> [Page extract]:
John knew that a test was available that could tell him whether he was HIV positive. But he put off having the test. "I struggled with the decision to go get tested because of the implications of a positive test result, the fear of being stigmatized," he says.
Instinctively, John thought he was positive. "And I wasn't ready to deal with it," he says.
John's fear is common. Even 25 years into the AIDS epidemic, there is still a stigma associated with being HIV positive. "The stigma or shame surrounding HIV disease is often thought to be a thing of the past," says Jean Flatley McGuire, Ph. D., Director of Policy Research at Northeastern University. "But there is evidence that stigma related to AIDS, even in the U.S., has been on the rise since the late 1990s, as AIDS education has been decreased."
Another reason John was afraid to get tested was that the drugs that are now available for people with HIV didn't exist when he was first worried about being HIV positive. "What was the point of knowing I was positive," John had asked himself, "if I couldn't be treated?"
At last, he found the courage to go to be tested at the Health Department across the street from the office where he worked. But a year would pass before he could face the results. "I was living with uncertainty," he says.
One day, on his coffee break, he decided he had to know.
"Sure enough," he says, "it was a positive test. I went into shock and isolation after that."

Stored records
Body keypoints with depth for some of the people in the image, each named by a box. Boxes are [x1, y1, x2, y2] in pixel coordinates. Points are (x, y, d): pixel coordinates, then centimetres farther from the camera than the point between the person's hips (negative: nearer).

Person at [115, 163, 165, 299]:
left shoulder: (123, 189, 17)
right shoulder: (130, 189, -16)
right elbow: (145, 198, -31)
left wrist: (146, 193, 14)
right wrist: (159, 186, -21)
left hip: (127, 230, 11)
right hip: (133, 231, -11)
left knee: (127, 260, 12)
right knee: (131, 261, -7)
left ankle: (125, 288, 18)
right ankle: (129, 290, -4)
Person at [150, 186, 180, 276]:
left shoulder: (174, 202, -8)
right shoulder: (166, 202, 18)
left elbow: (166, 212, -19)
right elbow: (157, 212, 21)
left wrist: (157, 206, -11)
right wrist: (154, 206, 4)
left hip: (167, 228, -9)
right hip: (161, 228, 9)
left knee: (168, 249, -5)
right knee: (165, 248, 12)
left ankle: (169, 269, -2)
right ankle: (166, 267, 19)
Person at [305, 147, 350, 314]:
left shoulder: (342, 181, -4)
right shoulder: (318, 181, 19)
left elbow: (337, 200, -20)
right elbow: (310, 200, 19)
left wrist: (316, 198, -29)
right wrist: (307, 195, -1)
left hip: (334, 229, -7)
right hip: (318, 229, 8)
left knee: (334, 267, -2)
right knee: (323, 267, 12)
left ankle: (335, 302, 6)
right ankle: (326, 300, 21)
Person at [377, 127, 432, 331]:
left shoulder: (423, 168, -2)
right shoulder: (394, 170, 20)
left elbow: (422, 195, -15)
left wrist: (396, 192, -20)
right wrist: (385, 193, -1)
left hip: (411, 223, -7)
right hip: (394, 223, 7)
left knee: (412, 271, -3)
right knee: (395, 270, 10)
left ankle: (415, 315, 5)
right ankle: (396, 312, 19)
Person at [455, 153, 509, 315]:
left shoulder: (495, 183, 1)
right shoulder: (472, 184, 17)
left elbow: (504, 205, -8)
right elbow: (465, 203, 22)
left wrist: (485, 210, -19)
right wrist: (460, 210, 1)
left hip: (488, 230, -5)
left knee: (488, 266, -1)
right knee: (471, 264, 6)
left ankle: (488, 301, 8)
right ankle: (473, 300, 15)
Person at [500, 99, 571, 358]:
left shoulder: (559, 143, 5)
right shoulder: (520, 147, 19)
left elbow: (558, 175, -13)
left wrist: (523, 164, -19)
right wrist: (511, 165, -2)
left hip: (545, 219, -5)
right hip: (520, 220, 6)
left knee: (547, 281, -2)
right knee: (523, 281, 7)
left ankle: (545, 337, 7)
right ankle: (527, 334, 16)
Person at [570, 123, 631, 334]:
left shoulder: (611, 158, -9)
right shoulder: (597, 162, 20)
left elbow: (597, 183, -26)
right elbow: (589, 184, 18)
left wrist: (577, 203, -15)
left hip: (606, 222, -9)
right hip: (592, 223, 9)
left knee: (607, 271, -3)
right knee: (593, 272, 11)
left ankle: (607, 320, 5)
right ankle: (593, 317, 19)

> [Work to be completed]: Continue the account of John's HIV test, picking up after the sentence ending "I went into shock and isolation after that."

> [Answer section]:
For several years, John and his partner kept the secret. "I didn't feel safe disclosing it to my family or the community or work," he says. It took getting to know other people with HIV and finding out about both medical and non-medical treatments for him to open up.
Today, John says that getting tested and starting to take some of the medications that are available is the best decision he's ever made. "I believe I'm alive today because I know my status," he says. "I've been living with the disease now for almost 23 years. I don't think I'd be alive if I weren't in treatment."
"Knowing one's status is an important first step to healthier living," Dr. McGuire says, "so getting counseling and testing as early as possible can make all the difference."
But the treatment drugs are not perfect. They may cause side effects. Not everyone responds well to them. People are still getting sick with HIV and dying. "Living well with HIV is a lifelong commitment," Dr. McGuire says, "so prevention is still the best medicine."